All of the on-screen G-Team were actually the show's production team.

==Show segments==

===Face Off===
The show would start with the first part of the Face Off segment, where a multiplayer game is used to settle a dispute between two members of the public, or, in the second series, celebrities. This takes the form of a best of three match between the two guests, the winner of which then plays against one of the hosts. Each of these four matches would be in a different quarter of the show. When a player won by all the matches it was referred to as a White Wash.

==="The Guru"===
This portion of the show featured The Guru – supposedly filmed in the roof space above the studio (Series One) and then a disused lift shaft (Series Two). He would reply to requests for cheats or tips sent in by viewers, and was made to look like a mystic or a druid who claimed to have infinite knowledge. He was a comedy character who would often mock the viewers, calling them "Maggots" before giving out the cheats, and appearing to be constantly exasperated by the 'worthless' questions from viewers and the 'stupidity' of the two main presenters.

===Reviews===
Members of the audience would be found to be playing a game during the course of the show, and would be interviewed by a presenter to discuss the various good and bad points of the game and give it a rating out of five 'Gs' (first series).

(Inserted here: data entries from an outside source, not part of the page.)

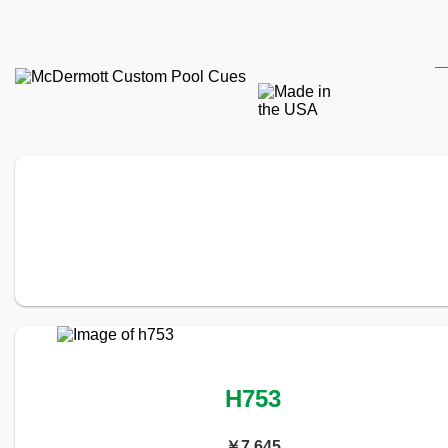
H753
￥7,645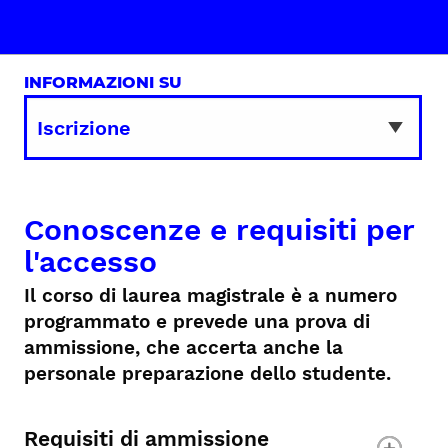
INFORMAZIONI SU
Conoscenze e requisiti per
l'accesso
Il corso di laurea magistrale è a numero
programmato e prevede una prova di
ammissione, che accerta anche la
personale preparazione dello studente.
Requisiti di ammissione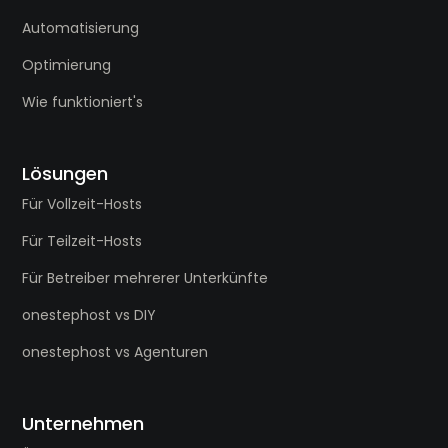
Automatisierung
Optimierung
Wie funktioniert's
Lösungen
Für Vollzeit-Hosts
Für Teilzeit-Hosts
Für Betreiber mehrerer Unterkünfte
onestephost vs DIY
onestephost vs Agenturen
Unternehmen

In the second series, the game was rated out of 10, though this time by a member of the show, with the audience member just voicing opinions.

==Reception==
Reaction to the show was largely negative. The show received criticism for being out of touch with videogamers who were demographically much older on average than the teenagers the show was seemingly trying to appeal to. The fact that the weekly output was so high, combined with both series running for a combined total of 192 episodes, struck many that Sky One was not concerned with the content of the show or the reception it was receiving from viewers.

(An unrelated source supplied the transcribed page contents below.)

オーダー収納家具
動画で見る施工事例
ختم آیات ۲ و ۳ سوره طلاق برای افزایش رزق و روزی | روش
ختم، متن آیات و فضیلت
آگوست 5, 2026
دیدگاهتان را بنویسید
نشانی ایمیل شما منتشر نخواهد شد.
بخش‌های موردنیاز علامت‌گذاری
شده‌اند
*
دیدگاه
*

In a Jolt TV review of the series, it was stated, "Gamezville is appalling, and does no favours whatsoever to the games industry".

===Response from video game TV presenters / producers===
During an interview with GamesMaster Magazine about his new game show When Games Attack, Dominik Diamond declared that "Gamezville is the equivalent to eating your own shit, the producers must have thought 'Oh because we have black people in it must be street.'"

Johnny Ffinch, producer of GamesMaster, was also asked about his opinion on Gamezville during an interview, and expressed: "I have more respect for suicide bombers than I do for the people who are involved with Gamezville... it's all fucking 'Yo mate...' I mean these guys can't even speak fucking English!"

Comedian Robert Florence would go on to create the internet show Consolevania as a reaction to the programme, which would later become the BBC Scotland show videoGaiden.